The tension reaches a point where she tries to force reality to settle, but the ending leaves us unsure whether it worked.
Decoherence: When Memory Refuses to Hold
Decoherence takes the opposite approach. Rather than making quantum theory literal, it uses the language of decoherence to describe what it feels like to lose yourself. The film follows a man suffering from severe memory problems after an accident. He wakes each morning unsure of who he is. His wife tries to rebuild his identity by telling him their history, showing him photos and repeating small details. But nothing settles. His memories drift. He remembers events in contradictory ways. His past hovers between possibilities that never fuse into one stable story.
The film treats this as a failure of the mind’s normal collapse process. Healthy memory works by fitting new experience into what already exists. A moment enters consciousness, interacts with beliefs and emotions, and settles into a stable memory. In the film’s metaphor, this is decoherence. For the protagonist, this process breaks down. His experience remains suspended. He lives in a perpetual state of superposition where he remembers meeting his wife in different places, having children he may not have, and living events that contradict one another.
This becomes a quiet but painful exploration of identity. Philosophers like John Locke argued that personal identity depends on continuity of memory. If you cannot remember your past, are you still you. The film shows this problem from the inside. The protagonist is not simply forgetting. He is trapped in competing versions of himself. His wife tries to anchor him by holding the memories for him, but the film asks whether identity can survive outside one’s own mind. If your sense of self exists only in someone else’s recollection, is it still yours.

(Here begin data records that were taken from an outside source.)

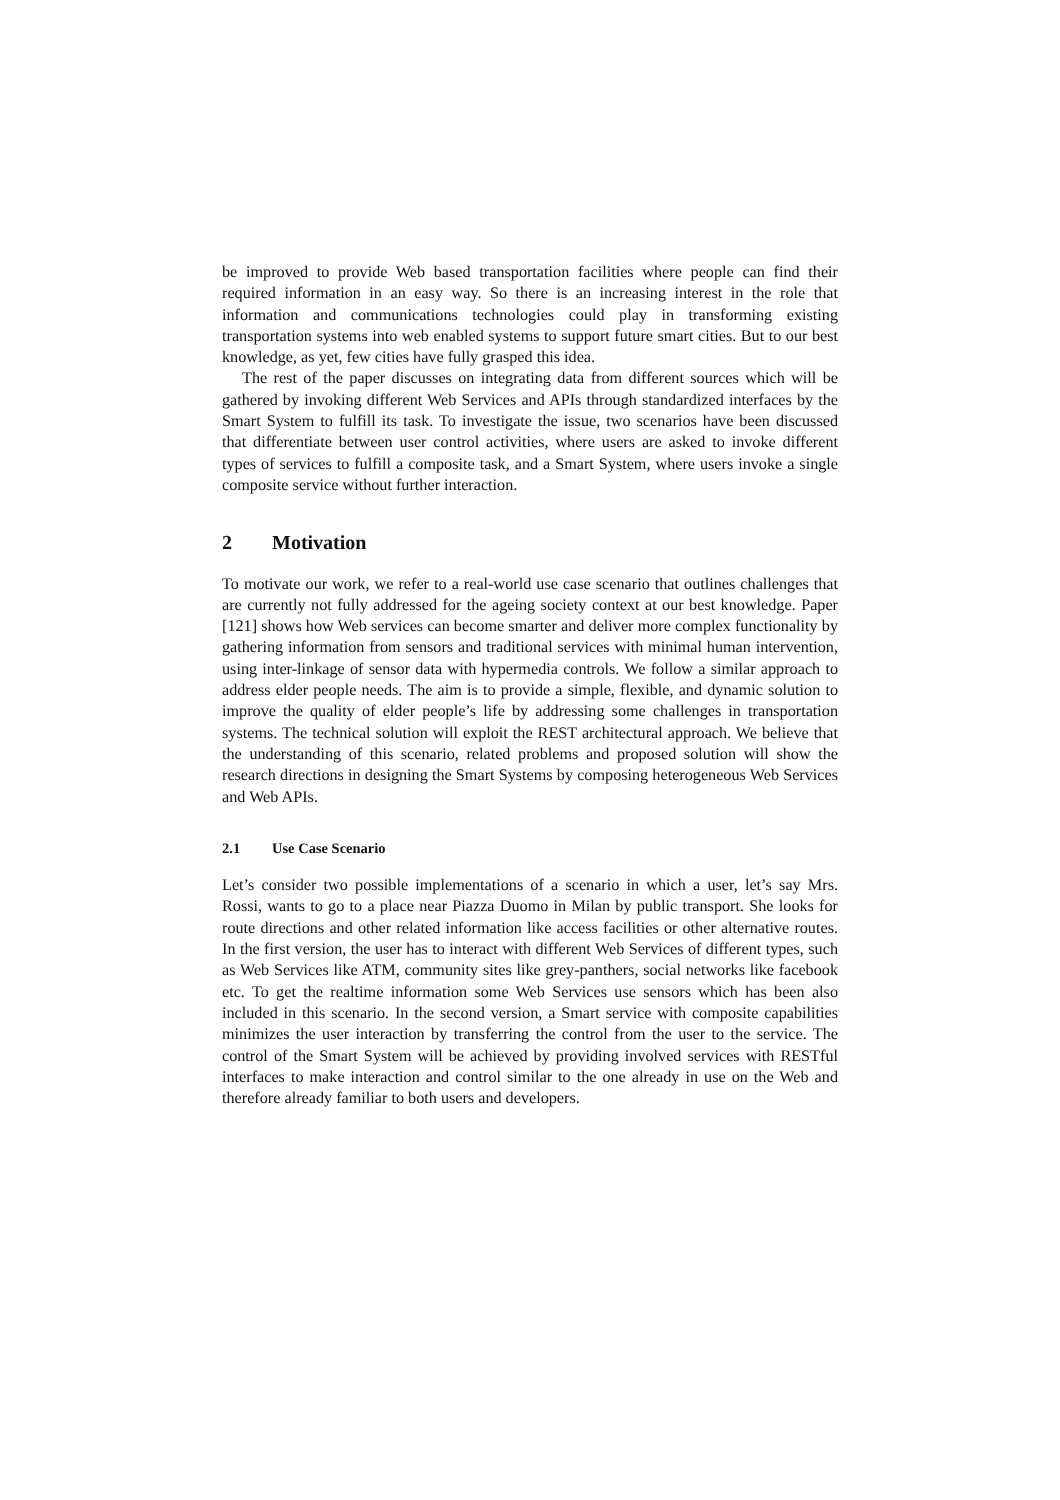be improved to provide Web based transportation facilities where people can find their required information in an easy way. So there is an increasing interest in the role that information and communications technologies could play in transforming existing transportation systems into web enabled systems to support future smart cities. But to our best knowledge, as yet, few cities have fully grasped this idea.
The rest of the paper discusses on integrating data from different sources which will be gathered by invoking different Web Services and APIs through standardized interfaces by the Smart System to fulfill its task. To investigate the issue, two scenarios have been discussed that differentiate between user control activities, where users are asked to invoke different types of services to fulfill a composite task, and a Smart System, where users invoke a single composite service without further interaction.
2 Motivation
To motivate our work, we refer to a real-world use case scenario that outlines challenges that are currently not fully addressed for the ageing society context at our best knowledge. Paper [121] shows how Web services can become smarter and deliver more complex functionality by gathering information from sensors and traditional services with minimal human intervention, using inter-linkage of sensor data with hypermedia controls. We follow a similar approach to address elder people needs. The aim is to provide a simple, flexible, and dynamic solution to improve the quality of elder people’s life by addressing some challenges in transportation systems. The technical solution will exploit the REST architectural approach. We believe that the understanding of this scenario, related problems and proposed solution will show the research directions in designing the Smart Systems by composing heterogeneous Web Services and Web APIs.
2.1 Use Case Scenario
Let’s consider two possible implementations of a scenario in which a user, let’s say Mrs. Rossi, wants to go to a place near Piazza Duomo in Milan by public transport. She looks for route directions and other related information like access facilities or other alternative routes. In the first version, the user has to interact with different Web Services of different types, such as Web Services like ATM, community sites like grey-panthers, social networks like facebook etc. To get the realtime information some Web Services use sensors which has been also included in this scenario. In the second version, a Smart service with composite capabilities minimizes the user interaction by transferring the control from the user to the service. The control of the Smart System will be achieved by providing involved services with RESTful interfaces to make interaction and control similar to the one already in use on the Web and therefore already familiar to both users and developers.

The film deepens the metaphor by allowing even the present to lose coherence. Scenes repeat with small differences. Conversations shift tone. Time becomes scrambled. The viewer begins to experience what the protagonist experiences, a feeling that nothing ever fully settles. The film suggests that conscious life requires enough coherence to create a continuous self. Without that, you dissolve into fragments.

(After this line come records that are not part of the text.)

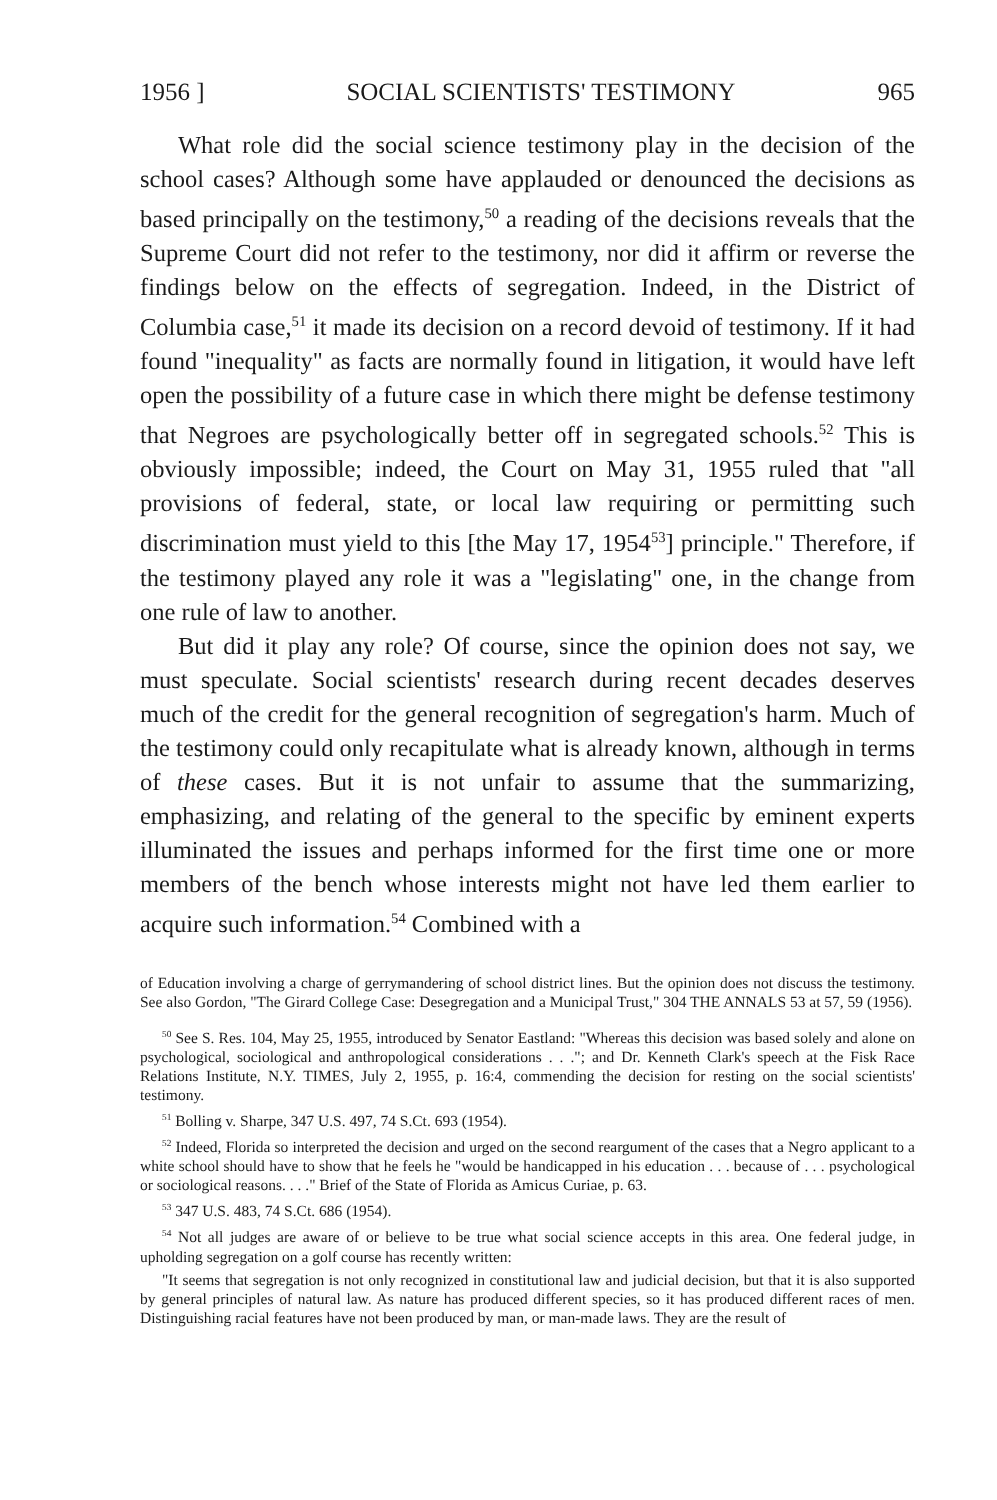1956 ] SOCIAL SCIENTISTS' TESTIMONY 965
What role did the social science testimony play in the decision of the school cases? Although some have applauded or denounced the decisions as based principally on the testimony,<sup>50</sup> a reading of the decisions reveals that the Supreme Court did not refer to the testimony, nor did it affirm or reverse the findings below on the effects of segregation. Indeed, in the District of Columbia case,<sup>51</sup> it made its decision on a record devoid of testimony. If it had found "inequality" as facts are normally found in litigation, it would have left open the possibility of a future case in which there might be defense testimony that Negroes are psychologically better off in segregated schools.<sup>52</sup> This is obviously impossible; indeed, the Court on May 31, 1955 ruled that "all provisions of federal, state, or local law requiring or permitting such discrimination must yield to this [the May 17, 1954<sup>53</sup>] principle." Therefore, if the testimony played any role it was a "legislating" one, in the change from one rule of law to another.
But did it play any role? Of course, since the opinion does not say, we must speculate. Social scientists' research during recent decades deserves much of the credit for the general recognition of segregation's harm. Much of the testimony could only recapitulate what is already known, although in terms of these cases. But it is not unfair to assume that the summarizing, emphasizing, and relating of the general to the specific by eminent experts illuminated the issues and perhaps informed for the first time one or more members of the bench whose interests might not have led them earlier to acquire such information.<sup>54</sup> Combined with a
of Education involving a charge of gerrymandering of school district lines. But the opinion does not discuss the testimony. See also Gordon, "The Girard College Case: Desegregation and a Municipal Trust," 304 THE ANNALS 53 at 57, 59 (1956).
<sup>50</sup> See S. Res. 104, May 25, 1955, introduced by Senator Eastland: "Whereas this decision was based solely and alone on psychological, sociological and anthropological considerations . . ."; and Dr. Kenneth Clark's speech at the Fisk Race Relations Institute, N.Y. TIMES, July 2, 1955, p. 16:4, commending the decision for resting on the social scientists' testimony.
<sup>51</sup> Bolling v. Sharpe, 347 U.S. 497, 74 S.Ct. 693 (1954).
<sup>52</sup> Indeed, Florida so interpreted the decision and urged on the second reargument of the cases that a Negro applicant to a white school should have to show that he feels he "would be handicapped in his education . . . because of . . . psychological or sociological reasons. . . ." Brief of the State of Florida as Amicus Curiae, p. 63.
<sup>53</sup> 347 U.S. 483, 74 S.Ct. 686 (1954).
<sup>54</sup> Not all judges are aware of or believe to be true what social science accepts in this area. One federal judge, in upholding segregation on a golf course has recently written:
"It seems that segregation is not only recognized in constitutional law and judicial decision, but that it is also supported by general principles of natural law. As nature has produced different species, so it has produced different races of men. Distinguishing racial features have not been produced by man, or man-made laws. They are the result of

Two Ways of Thinking Through the Quantum World
Seen together, these films reveal two very different approaches to the same set of ideas. Coherence stretches quantum physics across the entire world of its story. Decoherence pushes it inward, using it to describe the instability of personal memory.
Coherence imagines a world where all possibilities remain open at once. Decoherence imagines a self where nothing can settle.
One treats quantum theory as science fiction. The other treats it as a lens for understanding human vulnerability.
Both films return to the question of what makes identity possible. Coherence suggests that unlimited possibility can be terrifying. Identity needs commitment, even if that commitment shuts out other versions of ourselves. Decoherence suggests that memory must collapse into something steady for the self to exist at all. Without collapse, we drift.
Quantum mechanics has become a natural language for filmmakers because it mirrors our inner life. We feel split between versions of ourselves. We live with memories that change each time we recall them. We face choices that could lead us down radically different paths. Coherence and Decoherence have no interest in teaching physics. What they reveal is how quantum metaphors let us think more clearly about the strange, unstable nature of being human.
Together they show that reality, whether physical or personal, is something we maintain moment by moment. Too much openness leaves us lost.
Too little flexibility leaves us rigid. We live in the tension between possibility and definition. And that tenuous balance, as both films show, is where our lives take shape.